Symposium: Evolution of Mammalian Retroelement Activity, Room HRC Regency A, Saturday, Feb. 14, from 3:30 p.m. to 5 p.m.
February 14, 2009- Transposons — the traveling salesmen of the genome composed of DNA sequences with no fixed address — are the focus of a symposium at the annual meeting of the AAAS led by experts from the Johns Hopkins
University School of Medicine.
Transposable elements — including retrotransposons that move around with RNA — make up at least one-third, by weight, of the human genome. They are emerging as potentially important predictors of human traits, including those that predispose to diseases, according to Jef Boeke, Ph.D., the professor of molecular biology at Johns Hopkins who coined the term retrotransposon a quarter-century ago.
“Our theory is that because retrotransposon insertions probably knock down gene expression without knocking it out, they might be over-represented in complex traits like susceptibility to cancer or schizophrenia — all the major diseases of humans,” Boeke says, adding: “We think the time is ripe for the study of transposons to make a real contribution to battling those diseases.”
Boeke, the first to show that there is an RNA intermediate in the process by which these chunks of the genome move about, will present his latest findings related to retrotransposons and human diversity.
Nancy Craig, Ph.D., a Howard Hughes Medical Institute investigator and Johns Hopkins professor of molecular biology and genetics, will discuss new research focused on how several different transposons cut and paste themselves among very specific pieces of DNA.
Her area of expertise involves the molecular mechanisms by which these transposable elements move and how they can be exploited for genome engineering.
Boeke and his team are currently mapping transposons on DNA chips called TIP — short for transposon insertion profiling. TIP chips should allow scientists everywhere to precisely identify the positions of retrotransposons in the genome of different people.
“TIP chips someday will allow us to map your DNA and my DNA and highlight 50 or maybe 500 retrotransposons that are different and might therefore underlie our disease-susceptibility and other differences,” he says.

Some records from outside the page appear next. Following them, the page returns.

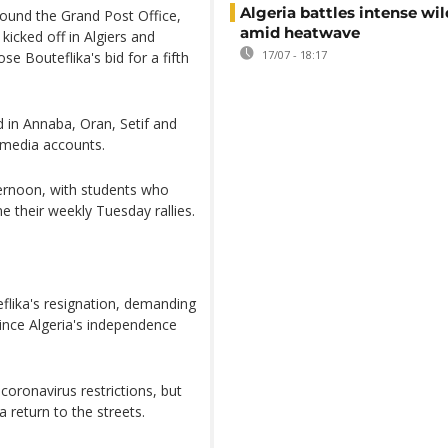
Algeria battles intense wil
round the Grand Post Office,
amid heatwave
kicked off in Algiers and
17/07 - 18:17
se Bouteflika's bid for a fifth
d in Annaba, Oran, Setif and
 media accounts.
fternoon, with students who
e their weekly Tuesday rallies.
flika's resignation, demanding
since Algeria's independence
oronavirus restrictions, but
a return to the streets.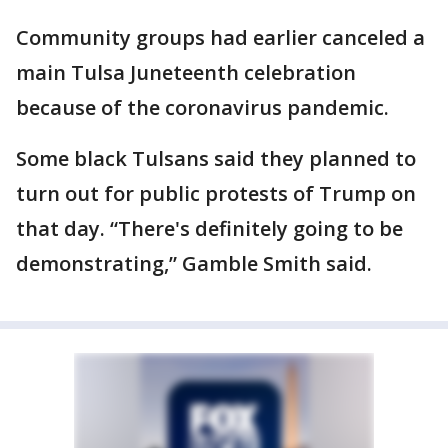
Community groups had earlier canceled a
main Tulsa Juneteenth celebration
because of the coronavirus pandemic.
Some black Tulsans said they planned to
turn out for public protests of Trump on
that day. “There's definitely going to be
demonstrating,” Gamble Smith said.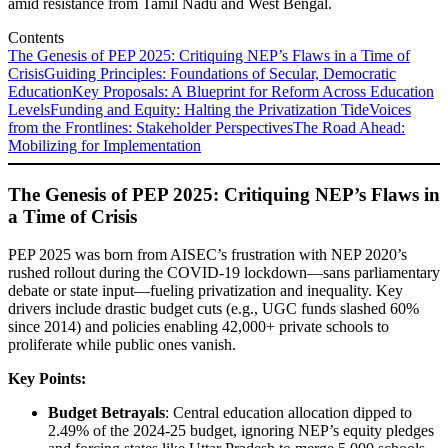
amid resistance from Tamil Nadu and West Bengal.
Contents
The Genesis of PEP 2025: Critiquing NEP’s Flaws in a Time of
Crisis
Guiding Principles: Foundations of Secular, Democratic
Education
Key Proposals: A Blueprint for Reform Across Education
Levels
Funding and Equity: Halting the Privatization Tide
Voices
from the Frontlines: Stakeholder Perspectives
The Road Ahead:
Mobilizing for Implementation
The Genesis of PEP 2025: Critiquing NEP’s Flaws in
a Time of Crisis
PEP 2025 was born from AISEC’s frustration with NEP 2020’s
rushed rollout during the COVID-19 lockdown—sans parliamentary
debate or state input—fueling privatization and inequality. Key
drivers include drastic budget cuts (e.g., UGC funds slashed 60%
since 2014) and policies enabling 42,000+ private schools to
proliferate while public ones vanish.
Key Points:
Budget Betrayals
: Central education allocation dipped to
2.49% of the 2024-25 budget, ignoring NEP’s equity pledges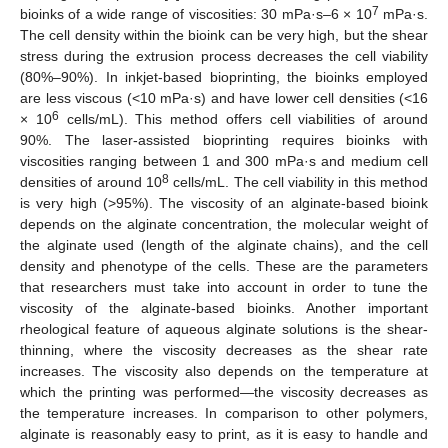
7
bioinks of a wide range of viscosities: 30 mPa·s–6 × 10
mPa·s.
The cell density within the bioink can be very high, but the shear
stress during the extrusion process decreases the cell viability
(80%–90%). In inkjet-based bioprinting, the bioinks employed
are less viscous (<10 mPa·s) and have lower cell densities (<16
6
× 10
cells/mL). This method offers cell viabilities of around
90%. The laser-assisted bioprinting requires bioinks with
viscosities ranging between 1 and 300 mPa·s and medium cell
8
densities of around 10
cells/mL. The cell viability in this method
is very high (>95%). The viscosity of an alginate-based bioink
depends on the alginate concentration, the molecular weight of
the alginate used (length of the alginate chains), and the cell
density and phenotype of the cells. These are the parameters
that researchers must take into account in order to tune the
viscosity of the alginate-based bioinks. Another important
rheological feature of aqueous alginate solutions is the shear-
thinning, where the viscosity decreases as the shear rate
increases. The viscosity also depends on the temperature at
which the printing was performed—the viscosity decreases as
the temperature increases. In comparison to other polymers,
alginate is reasonably easy to print, as it is easy to handle and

The AAAS annual meeting's theme, Our Planet and Its Life: Origins and Futures, observes the 200th anniversary of Charles Darwin's birth and the 150th anniversary of the publication of his book, On the Origin of Species by Means of Natural Selection. Nearly 10,000 participants will attend nearly 175 symposia, seminars and workshops as well as plenary and topical lectures by some of the world's leading scientists and engineers.